Baker was teammates with Joe Torre, Don Sutton, Tommy John, Phil Niekro, Mike Scioscia, Jose Canseco and Mark McGwire. Among the players he has managed are Joey Votto, Anthony Rendon, Max Scherzer, Darryl Strawberry, Kenny Lofton, Sammy Sosa, Greg Maddux, Ken Griffey Jr., Scott Rolen and Bryce Harper. And that doesn’t even include Jose Altuve, Carlos Correa, George Springer, Bregman and Justin Verlander of the Astros.

“I’ve been the luckiest person in the whole world to be amongst and in the presence of many greats on and off the field,” Baker said. “I’m probably one of the luckiest men to ever walk on this earth.”

The Astros plucked Baker out of retirement in January 2020 in the wake of the sign-stealing scandal that cost manager A.J. Hinch his job. In the face of scorn and scrutiny, the Astros needed someone respected in the game to lead them out of the scandal. They needed a proven manager to take over a veteran club that still had expectations to win.
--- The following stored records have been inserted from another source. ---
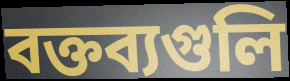
বক্তব্যগুলিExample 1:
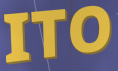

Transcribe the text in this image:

ITO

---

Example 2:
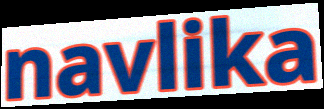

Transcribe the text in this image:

navlika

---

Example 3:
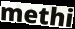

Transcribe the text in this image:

methi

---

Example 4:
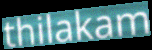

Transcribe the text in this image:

thilakam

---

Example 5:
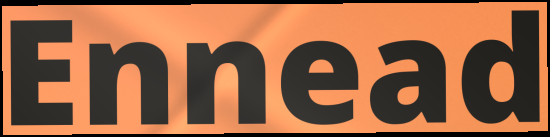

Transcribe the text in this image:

EnneadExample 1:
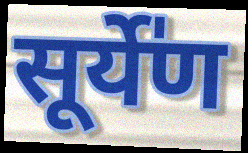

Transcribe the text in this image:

सूर्ये॑ण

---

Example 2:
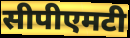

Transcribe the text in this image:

सीपीएमटी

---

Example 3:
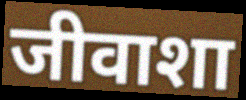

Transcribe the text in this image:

जीवाशा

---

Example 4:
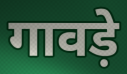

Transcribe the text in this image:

गावड़े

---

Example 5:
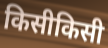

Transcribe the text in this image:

किसीकिसी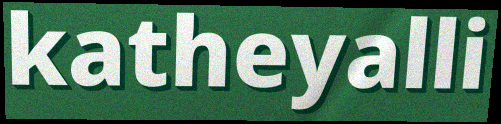
katheyalliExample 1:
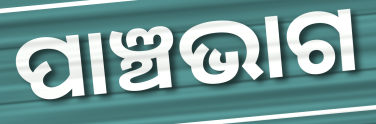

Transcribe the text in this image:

ପାଞ୍ଚଭାଗ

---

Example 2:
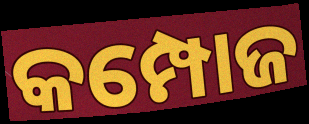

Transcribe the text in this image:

କମ୍ପୋଜ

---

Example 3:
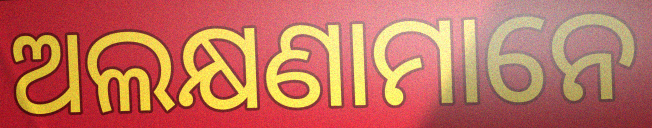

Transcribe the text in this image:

ଅଲକ୍ଷଣାମାନେ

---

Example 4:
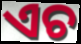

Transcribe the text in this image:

ଏଚ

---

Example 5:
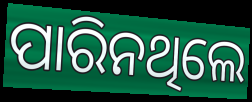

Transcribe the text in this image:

ପାରିନଥିଲେ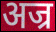
अज्र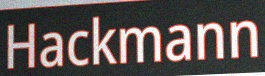
HackmannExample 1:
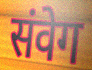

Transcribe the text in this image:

संवेग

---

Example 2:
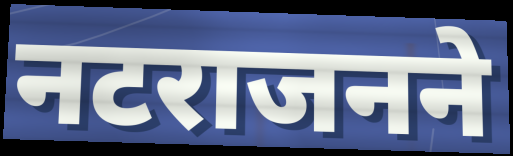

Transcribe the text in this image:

नटराजनने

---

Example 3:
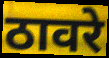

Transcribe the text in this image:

ठावरे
Baker had put away his baseball gear in his attic in his home in Northern California and was content growing grapes and selling wine when the Astros called. There were things he still wanted to accomplish in the game, including reaching 2,000 wins and winning a World Series. He came close to the championship last year, losing to the Braves in six games in the Fall Classic.

Baker is on a one-year contract, so this might be his last chance to add a World Series championship to his résumé. That didn’t matter Tuesday night. His 2,000th win represented a baseball life well-spent.

"Dusty deserves that moment,” pitcher Lance McCullers Jr. said. “Beyond just being a manager, he’s an amazing person and he helped us through a tough time as a clubhouse there in 2020. We were navigating through a lot of choppy water with everything going on, plus COVID. He earned our respect, and it’s a big milestone for him. It’s probably one of the most exclusive clubs.”

For all he’s accomplished, Baker said reaching 2,000 wins is the pinnacle of his career so far.

“I don’t want to stop now,” he said. “I don’t know how long I’m going to manage, but I always said if I win one, I’ll win two. I hate to be a liar.”